Work item => Write out the text from each of the entries below, word for word, and leave out the pictures.

- Opening Delimiter -

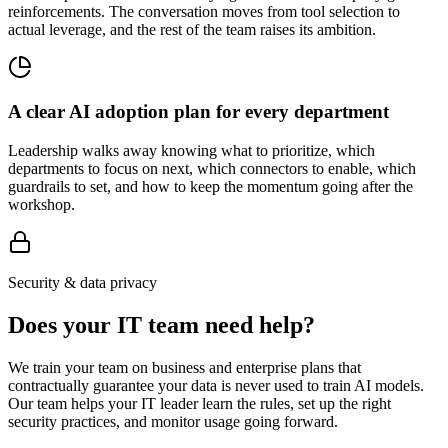
reinforcements. The conversation moves from tool selection to
actual leverage, and the rest of the team raises its ambition.
A clear AI adoption plan for every department
Leadership walks away knowing what to prioritize, which
departments to focus on next, which connectors to enable, which
guardrails to set, and how to keep the momentum going after the
workshop.
Security & data privacy
Does your IT team need help?
We train your team on business and enterprise plans that
contractually guarantee your data is never used to train AI models.
Our team helps your IT leader learn the rules, set up the right
security practices, and monitor usage going forward.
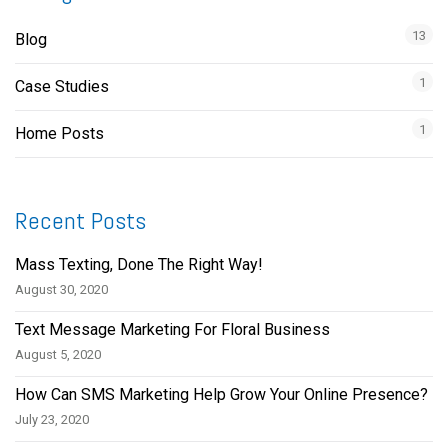
13
Blog
1
Case Studies
1
Home Posts
Recent Posts
Mass Texting, Done The Right Way!
August 30, 2020
Text Message Marketing For Floral Business
August 5, 2020
How Can SMS Marketing Help Grow Your Online Presence?
July 23, 2020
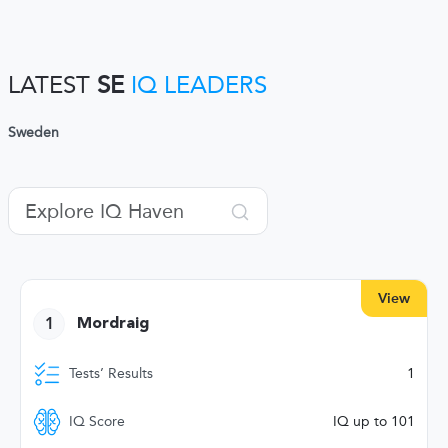
LATEST
SE
IQ LEADERS
Sweden
View
1
Mordraig
Tests’ Results
1
IQ Score
IQ up to 101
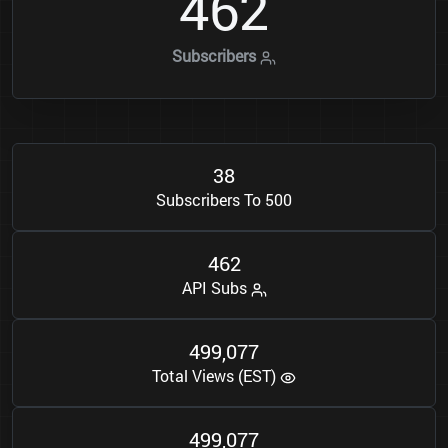
4
6
2
Subscribers
3
8
Subscribers To 500
4
6
2
API Subs
4
9
9
0
7
7
,
Total Views (EST)
4
9
9
0
7
7
,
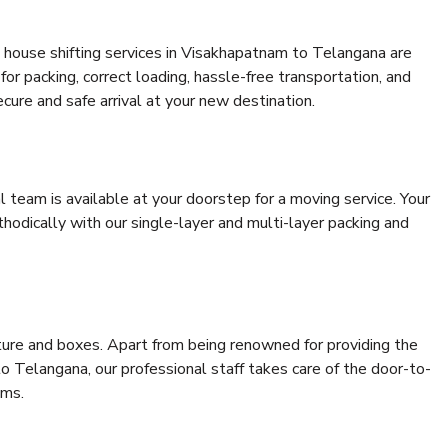
 house shifting services in Visakhapatnam to Telangana are
for packing, correct loading, hassle-free transportation, and
cure and safe arrival at your new destination.
al team is available at your doorstep for a moving service. Your
odically with our single-layer and multi-layer packing and
niture and boxes. Apart from being renowned for providing the
 Telangana, our professional staff takes care of the door-to-
ems.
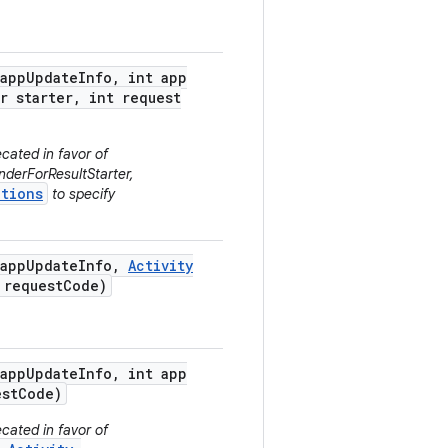
app
Update
Info
,
int app
r starter
,
int request
cated in favor of
derForResultStarter,
tions
to specify
app
Update
Info
,
Activity
request
Code)
app
Update
Info
,
int app
st
Code)
cated in favor of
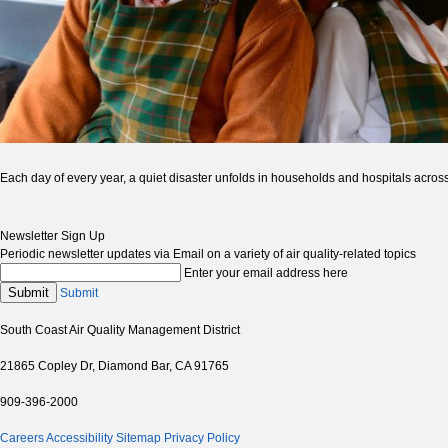
Each day of every year, a quiet disaster unfolds in households and hospitals across
Newsletter Sign Up
Periodic newsletter updates via Email on a variety of air quality-related topics
Enter your email address here
Submit
Submit
South Coast Air Quality Management District
21865 Copley Dr, Diamond Bar, CA 91765
909-396-2000
Careers
Accessibility
Sitemap
Privacy Policy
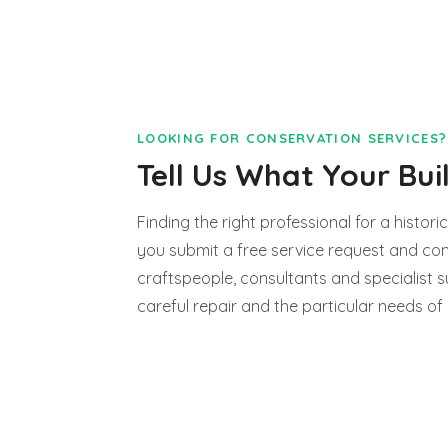
LOOKING FOR CONSERVATION SERVICES?
Tell Us What Your Bui
Finding the right professional for a historic
you submit a free service request and con
craftspeople, consultants and specialist s
careful repair and the particular needs of 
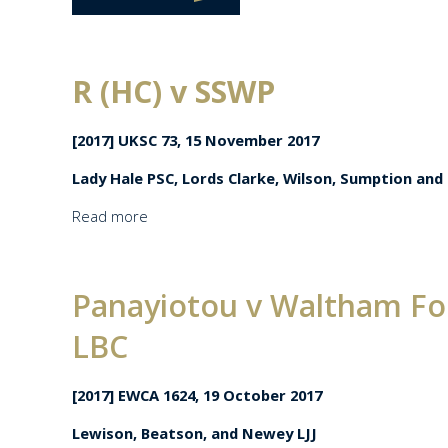
R (HC) v SSWP
[2017] UKSC 73, 15 November 2017
Lady Hale PSC, Lords Clarke, Wilson, Sumption and
Read more
Panayiotou v Waltham For
LBC
[2017] EWCA 1624, 19 October 2017
Lewison, Beatson, and Newey LJJ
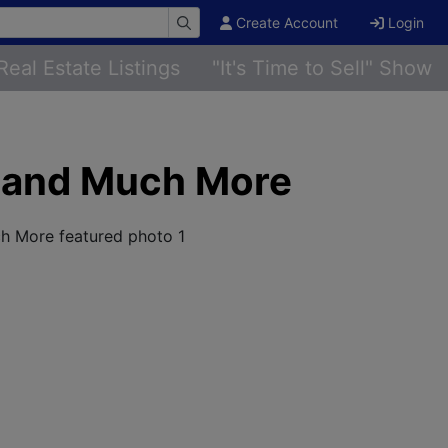
Create Account
Login
Real Estate Listings
"It's Time to Sell" Show
r and Much More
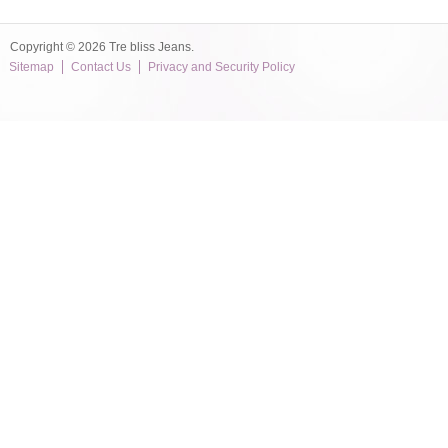
Copyright © 2026 Tre bliss Jeans.
Sitemap
Contact Us
Privacy and Security Policy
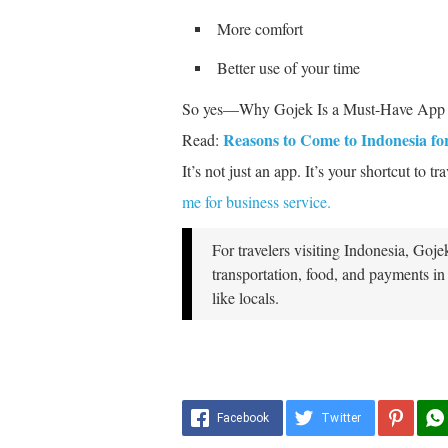
More comfort
Better use of your time
So yes—Why Gojek Is a Must-Have App fo
Reasons to Come to Indonesia fo
Read:
It’s not just an app. It’s your shortcut to t
me for business service.
For travelers visiting Indonesia, Goje
transportation, food, and payments in
like locals.
Facebook
Twitter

- Closing Delimiter -

The completed task =>
reinforcements. The conversation moves from tool selection to
actual leverage, and the rest of the team raises its ambition.
A clear AI adoption plan for every department
Leadership walks away knowing what to prioritize, which
departments to focus on next, which connectors to enable, which
guardrails to set, and how to keep the momentum going after the
workshop.
Security & data privacy
Does your IT team need help?
We train your team on business and enterprise plans that
contractually guarantee your data is never used to train AI models.
Our team helps your IT leader learn the rules, set up the right
security practices, and monitor usage going forward.
13
Blog
1
Case Studies
1
Home Posts
Recent Posts
Mass Texting, Done The Right Way!
August 30, 2020
Text Message Marketing For Floral Business
August 5, 2020
How Can SMS Marketing Help Grow Your Online Presence?
July 23, 2020
LATEST
SE
IQ LEADERS
Sweden
View
1
Mordraig
Tests’ Results
1
IQ Score
IQ up to 101
4
6
2
Subscribers
3
8
Subscribers To 500
4
6
2
API Subs
4
9
9
0
7
7
,
Total Views (EST)
4
9
9
0
7
7
,
 house shifting services in Visakhapatnam to Telangana are
for packing, correct loading, hassle-free transportation, and
cure and safe arrival at your new destination.
al team is available at your doorstep for a moving service. Your
odically with our single-layer and multi-layer packing and
niture and boxes. Apart from being renowned for providing the
 Telangana, our professional staff takes care of the door-to-
ems.
app
Update
Info
,
int app
r starter
,
int request
cated in favor of
derForResultStarter,
tions
to specify
app
Update
Info
,
Activity
request
Code)
app
Update
Info
,
int app
st
Code)
cated in favor of
Each day of every year, a quiet disaster unfolds in households and hospitals across
Newsletter Sign Up
Periodic newsletter updates via Email on a variety of air quality-related topics
Enter your email address here
Submit
Submit
South Coast Air Quality Management District
21865 Copley Dr, Diamond Bar, CA 91765
909-396-2000
Careers
Accessibility
Sitemap
Privacy Policy
LOOKING FOR CONSERVATION SERVICES?
Tell Us What Your Bui
Finding the right professional for a historic
you submit a free service request and con
craftspeople, consultants and specialist s
careful repair and the particular needs of 
R (HC) v SSWP
[2017] UKSC 73, 15 November 2017
Lady Hale PSC, Lords Clarke, Wilson, Sumption and
Read more
Panayiotou v Waltham For
LBC
[2017] EWCA 1624, 19 October 2017
Lewison, Beatson, and Newey LJJ
Create Account
Login
Real Estate Listings
"It's Time to Sell" Show
r and Much More
Copyright © 2026 Tre bliss Jeans.
Sitemap
Contact Us
Privacy and Security Policy
More comfort
Better use of your time
So yes—Why Gojek Is a Must-Have App fo
Reasons to Come to Indonesia fo
Read:
It’s not just an app. It’s your shortcut to t
me for business service.
For travelers visiting Indonesia, Goje
transportation, food, and payments in
like locals.
Facebook
Twitter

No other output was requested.